Embedded Computing Systems


CMPE Degree: This course is Elective for the CMPE degree.

EE Degree: This course is Elective for the EE degree.

Lab Hours: 0 supervised lab hours and 3 unsupervised lab hours.

Technical Interest Group(s) / Course Type(s): VLSI Systems and Digital Design

Course Coordinator:

Prerequisites: ECE 3056 [min C]

Corequisites: None.

Catalog Description

Algorithms and methodologies for the design of real-time, low-power embedded computing systems.

Course Outcomes

  1. design and implement embedded computing systems, including software and hardware.
  2. develop verification/validation evaluation methods for these hardware and software components and analyze and interpret the resulting data.
  3. write laboratory reports and documentation conforming to technical writing standards, including widely used methodologies for design documentation.
  4. analyze the execution time of small sections of assembly language code.
  5. analyze and estimate the worst-case execution time of a program.
  6. analyze and estimate the worst-case power consumption of a program.
  7. describe CPU mechanisms that support context switching.
  8. describe the steps required to switch contexts in a CPU.
  9. compute the CPU utilization of a set of tasks.
  10. analyze the schedulability of a set of tasks using rate monotonic scheduling.
  11. design and implement software that performs a real-time task.
  12. describe an embedded computing system design using UML.
  13. decompose a set of requirements for an embedded computing system into a set of tasks.

Student Outcomes

In the parentheses for each Student Outcome:
"P" for primary indicates the outcome is a major focus of the entire course.
“M” for moderate indicates the outcome is the focus of at least one component of the course, but not majority of course material.
“LN” for “little to none” indicates that the course does not contribute significantly to this outcome.

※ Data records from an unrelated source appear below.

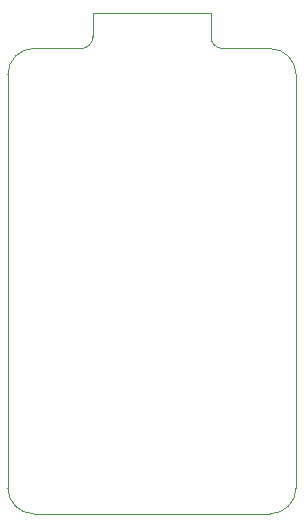
<source format=gbr>
G04*
G04 #@! TF.GenerationSoftware,Altium Limited,Altium Designer,24.8.2 (39)*
G04*
G04 Layer_Color=16711935*
%FSLAX25Y25*%
%MOIN*%
G70*
G04*
G04 #@! TF.SameCoordinates,F5A21F31-771D-4283-B627-84B0D88358AA*
G04*
G04*
G04 #@! TF.FilePolarity,Positive*
G04*
G01*
G75*
%ADD73C,0.00394*%
D73*
X70866Y162205D02*
G03*
X74803Y158268I3937J0D01*
G01*
X27559D02*
G03*
X31496Y162205I0J3937D01*
G01*
X99213Y149606D02*
G03*
X90551Y158268I-8661J0D01*
G01*
Y3150D02*
G03*
X99213Y11811I0J8661D01*
G01*
X3150Y11811D02*
G03*
X11811Y3150I8661J0D01*
G01*
Y158268D02*
G03*
X3150Y149606I0J-8661D01*
G01*
X74803Y158268D02*
X90551D01*
X70866Y162205D02*
Y170079D01*
X31496D02*
X70866D01*
X31496Y162205D02*
Y170079D01*
X11811Y158268D02*
X27559D01*
X99213Y11811D02*
Y149606D01*
X11811Y3150D02*
X90551D01*
X3150Y11811D02*
Y149606D01*
M02*

</source>
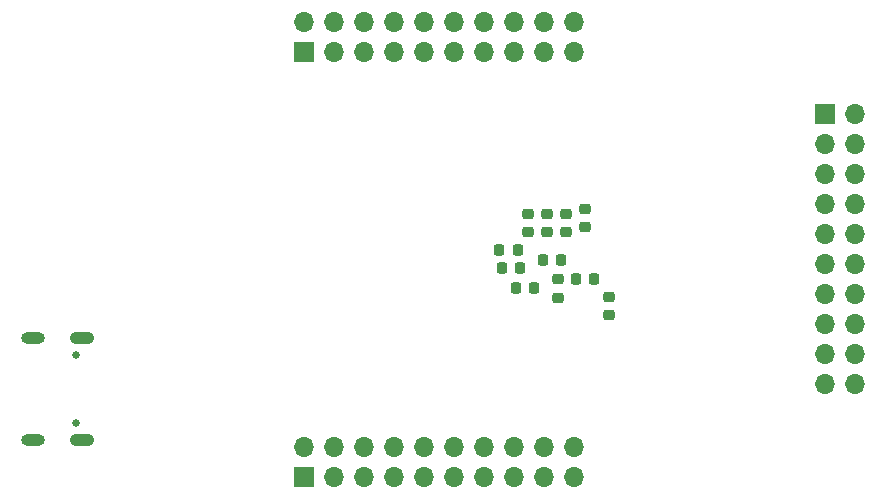
<source format=gbr>
%TF.GenerationSoftware,KiCad,Pcbnew,(6.0.0)*%
%TF.CreationDate,2022-08-04T21:46:01+02:00*%
%TF.ProjectId,TINY-FPGA-BOARD,54494e59-2d46-4504-9741-2d424f415244,rev?*%
%TF.SameCoordinates,Original*%
%TF.FileFunction,Soldermask,Bot*%
%TF.FilePolarity,Negative*%
%FSLAX46Y46*%
G04 Gerber Fmt 4.6, Leading zero omitted, Abs format (unit mm)*
G04 Created by KiCad (PCBNEW (6.0.0)) date 2022-08-04 21:46:01*
%MOMM*%
%LPD*%
G01*
G04 APERTURE LIST*
G04 Aperture macros list*
%AMRoundRect*
0 Rectangle with rounded corners*
0 $1 Rounding radius*
0 $2 $3 $4 $5 $6 $7 $8 $9 X,Y pos of 4 corners*
0 Add a 4 corners polygon primitive as box body*
4,1,4,$2,$3,$4,$5,$6,$7,$8,$9,$2,$3,0*
0 Add four circle primitives for the rounded corners*
1,1,$1+$1,$2,$3*
1,1,$1+$1,$4,$5*
1,1,$1+$1,$6,$7*
1,1,$1+$1,$8,$9*
0 Add four rect primitives between the rounded corners*
20,1,$1+$1,$2,$3,$4,$5,0*
20,1,$1+$1,$4,$5,$6,$7,0*
20,1,$1+$1,$6,$7,$8,$9,0*
20,1,$1+$1,$8,$9,$2,$3,0*%
G04 Aperture macros list end*
%ADD10C,0.650000*%
%ADD11O,2.000000X1.000000*%
%ADD12O,2.100000X1.050000*%
%ADD13R,1.700000X1.700000*%
%ADD14O,1.700000X1.700000*%
%ADD15RoundRect,0.225000X0.225000X0.250000X-0.225000X0.250000X-0.225000X-0.250000X0.225000X-0.250000X0*%
%ADD16RoundRect,0.225000X-0.250000X0.225000X-0.250000X-0.225000X0.250000X-0.225000X0.250000X0.225000X0*%
%ADD17RoundRect,0.225000X0.250000X-0.225000X0.250000X0.225000X-0.250000X0.225000X-0.250000X-0.225000X0*%
%ADD18RoundRect,0.225000X-0.225000X-0.250000X0.225000X-0.250000X0.225000X0.250000X-0.225000X0.250000X0*%
G04 APERTURE END LIST*
D10*
%TO.C,J1*%
X75315000Y-100447500D03*
X75315000Y-106227500D03*
D11*
X71635000Y-99017500D03*
X71635000Y-107657500D03*
D12*
X75815000Y-99017500D03*
X75815000Y-107657500D03*
%TD*%
D13*
%TO.C,J3*%
X138725000Y-80075000D03*
D14*
X141265000Y-80075000D03*
X138725000Y-82615000D03*
X141265000Y-82615000D03*
X138725000Y-85155000D03*
X141265000Y-85155000D03*
X138725000Y-87695000D03*
X141265000Y-87695000D03*
X138725000Y-90235000D03*
X141265000Y-90235000D03*
X138725000Y-92775000D03*
X141265000Y-92775000D03*
X138725000Y-95315000D03*
X141265000Y-95315000D03*
X138725000Y-97855000D03*
X141265000Y-97855000D03*
X138725000Y-100395000D03*
X141265000Y-100395000D03*
X138725000Y-102935000D03*
X141265000Y-102935000D03*
%TD*%
D13*
%TO.C,J4*%
X94575000Y-74775000D03*
D14*
X94575000Y-72235000D03*
X97115000Y-74775000D03*
X97115000Y-72235000D03*
X99655000Y-74775000D03*
X99655000Y-72235000D03*
X102195000Y-74775000D03*
X102195000Y-72235000D03*
X104735000Y-74775000D03*
X104735000Y-72235000D03*
X107275000Y-74775000D03*
X107275000Y-72235000D03*
X109815000Y-74775000D03*
X109815000Y-72235000D03*
X112355000Y-74775000D03*
X112355000Y-72235000D03*
X114895000Y-74775000D03*
X114895000Y-72235000D03*
X117435000Y-74775000D03*
X117435000Y-72235000D03*
%TD*%
D13*
%TO.C,J5*%
X94575000Y-110775000D03*
D14*
X94575000Y-108235000D03*
X97115000Y-110775000D03*
X97115000Y-108235000D03*
X99655000Y-110775000D03*
X99655000Y-108235000D03*
X102195000Y-110775000D03*
X102195000Y-108235000D03*
X104735000Y-110775000D03*
X104735000Y-108235000D03*
X107275000Y-110775000D03*
X107275000Y-108235000D03*
X109815000Y-110775000D03*
X109815000Y-108235000D03*
X112355000Y-110775000D03*
X112355000Y-108235000D03*
X114895000Y-110775000D03*
X114895000Y-108235000D03*
X117435000Y-110775000D03*
X117435000Y-108235000D03*
%TD*%
D15*
%TO.C,C44*%
X112875000Y-93100000D03*
X111325000Y-93100000D03*
%TD*%
D16*
%TO.C,C43*%
X116100000Y-94025000D03*
X116100000Y-95575000D03*
%TD*%
D15*
%TO.C,C3*%
X114075000Y-94800000D03*
X112525000Y-94800000D03*
%TD*%
%TO.C,C41*%
X116375000Y-92400000D03*
X114825000Y-92400000D03*
%TD*%
%TO.C,C45*%
X112675000Y-91550000D03*
X111125000Y-91550000D03*
%TD*%
D17*
%TO.C,C11*%
X120450000Y-97075000D03*
X120450000Y-95525000D03*
%TD*%
D18*
%TO.C,C8*%
X117625000Y-94000000D03*
X119175000Y-94000000D03*
%TD*%
D17*
%TO.C,C6*%
X113550000Y-90025000D03*
X113550000Y-88475000D03*
%TD*%
%TO.C,C10*%
X116750000Y-90025000D03*
X116750000Y-88475000D03*
%TD*%
%TO.C,C39*%
X115150000Y-90025000D03*
X115150000Y-88475000D03*
%TD*%
%TO.C,C9*%
X118350000Y-89600000D03*
X118350000Y-88050000D03*
%TD*%
M02*

</source>
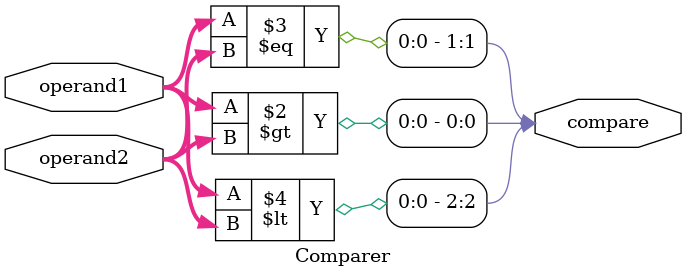
<source format=v>
module Comparer(
    input [31:0] operand1,
    input [31:0] operand2,
    output reg [31:0] compare
);

    always @(*) begin
        compare[0] = operand1 > operand2;
        compare[1] = operand1 == operand2;
        compare[2] = operand1 < operand2;
    end

    // assign compare = {{operand1 > operand2}, {operand1 == operand2}, {operand1 < operand2}};

endmodule
</source>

1. ( P ) An ability to identify, formulate, and solve complex engineering problems by applying principles of engineering, science, and mathematics

2. ( LN ) An ability to apply engineering design to produce solutions that meet specified needs with consideration of public health, safety, and welfare, as well as global, cultural, social, environmental, and economic factors

3. ( LN ) An ability to communicate effectively with a range of audiences

4. ( LN ) An ability to recognize ethical and professional responsibilities in engineering situations and make informed judgments, which must consider the impact of engineering solutions in global, economic, environmental, and societal contexts

5. ( LN ) An ability to function effectively on a team whose members together provide leadership, create a collaborative and inclusive environment, establish goals, plan tasks, and meet objectives

6. ( P ) An ability to develop and conduct appropriate experimentation, analyze and interpret data, and use engineering judgment to draw conclusions

7. ( LN ) An ability to acquire and apply new knowledge as needed, using appropriate learning strategies.

Strategic Performance Indicators (SPIs)

Not Applicable

Course Objectives

  1. learn software performance analysis and optimization including worst-case execution time. [a, c]
  2. perform real-time scheduling. [a]
  3. learn design methodologies for embedded computing systems. [c, k]
  4. design, analyze, simulate, implement, and evaluate embedded hardware and software. [c, k]
  5. use engineering techniques, skills, and tools, including software-based methods for analysis and synthesis of software and hardware [k]
  6. develop basic skills in writing laboratory reports and other documentation as part of a design methodology, including design reviews. [g]

Topical Outline

* Challenges in embedded computing: real-time, low power.
* Comparative computer organization and instruction sets.
* Hardware and software for I/O.
* Instruction-level performance analysis under the influence of pipelines, caches, and memory management.
* Embedded computing platforms.
* Models for computer programs.
* Path-based performance analysis and optimization, worst-case execution time, average case analysis.
* Software power analysis and optimization.
* Processes and tasks.
* Operating system structures for context switching.
* Task graph models and CPU utilization.
* Rate-monotonic and earliest deadline first scheduling.
* Embedded multiprocessors.
* Applications: automotive, multimedia, etc.